Draco arfava, sentindo o suor molhar a camisa branca e grudá-la nas costas arrepiadas. Piscou os olhos repetidas vezes, a dor no lugar em que havia sido tatuada a Marca Negra como se ela tivesse sido produzida naquele exato momento. Snape apenas olhava pra ele, dividido entre a irritação e o rosto impassível. O que denunciava alguma emoção por parte do homem era a forma como ele mordia o lábio inferior, apertando, até que ficou uma pequena marquinha de sangue pisado.

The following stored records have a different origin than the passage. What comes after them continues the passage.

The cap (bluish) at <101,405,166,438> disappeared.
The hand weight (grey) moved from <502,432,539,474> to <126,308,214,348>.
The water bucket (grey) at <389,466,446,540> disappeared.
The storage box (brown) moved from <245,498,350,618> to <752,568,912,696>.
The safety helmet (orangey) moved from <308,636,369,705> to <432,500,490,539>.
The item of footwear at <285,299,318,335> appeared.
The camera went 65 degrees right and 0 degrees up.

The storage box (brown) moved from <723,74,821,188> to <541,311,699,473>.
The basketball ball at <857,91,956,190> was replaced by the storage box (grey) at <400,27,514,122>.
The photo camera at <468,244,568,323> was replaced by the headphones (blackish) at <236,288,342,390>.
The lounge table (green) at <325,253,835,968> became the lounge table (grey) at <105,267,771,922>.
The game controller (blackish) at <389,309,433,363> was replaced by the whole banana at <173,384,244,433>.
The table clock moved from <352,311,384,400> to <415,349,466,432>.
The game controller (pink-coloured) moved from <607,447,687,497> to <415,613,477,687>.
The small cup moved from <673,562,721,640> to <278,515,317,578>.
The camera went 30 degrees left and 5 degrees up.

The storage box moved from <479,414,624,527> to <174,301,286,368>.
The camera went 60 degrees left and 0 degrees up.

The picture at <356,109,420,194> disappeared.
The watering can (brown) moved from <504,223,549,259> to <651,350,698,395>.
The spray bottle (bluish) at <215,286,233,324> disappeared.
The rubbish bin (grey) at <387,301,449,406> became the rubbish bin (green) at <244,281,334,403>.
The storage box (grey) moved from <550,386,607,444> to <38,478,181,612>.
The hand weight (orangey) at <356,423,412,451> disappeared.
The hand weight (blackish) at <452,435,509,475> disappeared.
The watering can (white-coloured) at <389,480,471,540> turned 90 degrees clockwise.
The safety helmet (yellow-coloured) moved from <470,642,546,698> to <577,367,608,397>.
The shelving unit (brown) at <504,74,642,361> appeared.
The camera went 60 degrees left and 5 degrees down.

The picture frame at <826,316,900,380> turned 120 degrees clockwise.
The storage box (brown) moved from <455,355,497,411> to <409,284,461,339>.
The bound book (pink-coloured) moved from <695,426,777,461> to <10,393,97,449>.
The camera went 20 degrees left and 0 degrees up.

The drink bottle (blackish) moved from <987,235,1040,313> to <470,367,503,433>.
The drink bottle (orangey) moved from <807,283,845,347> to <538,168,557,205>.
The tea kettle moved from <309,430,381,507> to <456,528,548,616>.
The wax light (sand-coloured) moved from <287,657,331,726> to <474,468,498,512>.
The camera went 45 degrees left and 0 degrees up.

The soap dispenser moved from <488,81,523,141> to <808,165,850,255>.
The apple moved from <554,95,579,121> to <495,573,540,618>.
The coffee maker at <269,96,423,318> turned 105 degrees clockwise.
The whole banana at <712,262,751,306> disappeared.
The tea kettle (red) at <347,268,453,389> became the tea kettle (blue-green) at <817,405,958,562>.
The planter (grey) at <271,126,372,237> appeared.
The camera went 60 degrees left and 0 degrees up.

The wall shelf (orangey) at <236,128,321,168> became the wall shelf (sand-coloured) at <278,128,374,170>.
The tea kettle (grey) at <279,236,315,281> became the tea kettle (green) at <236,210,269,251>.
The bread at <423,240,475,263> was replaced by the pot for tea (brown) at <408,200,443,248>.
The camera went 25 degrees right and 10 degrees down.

O jovem estava cansado. As lembranças machucavam como se fossem espadas perfurando cada pedaço de sua pele, deixando à mostra as feridas que ele queria esconder. O ar faltava nos pulmões como se ele tivesse corrido uma maratona. Sentia-se tão infeliz quanto no dia em que esteve em Azkaban e experimentou uma maior proximidade com os dementadores. Eles não sugavam apenas toda a alegria que a pessoa era capaz de sentir. As estranhas criaturas levavam também qualquer sentimento abrigado no coração, mesmo aqueles mais profundos e secretos. Sugavam o amor e o utilizavam como um produto energético para movimentar suas sobre-vidas. Dementadores eram almas amaldiçoadas que tiravam o amor e a esperança de dentro dos corações e em troca compartilhavam desespero, dor e angústia de um jeito completamente intenso e irreversível.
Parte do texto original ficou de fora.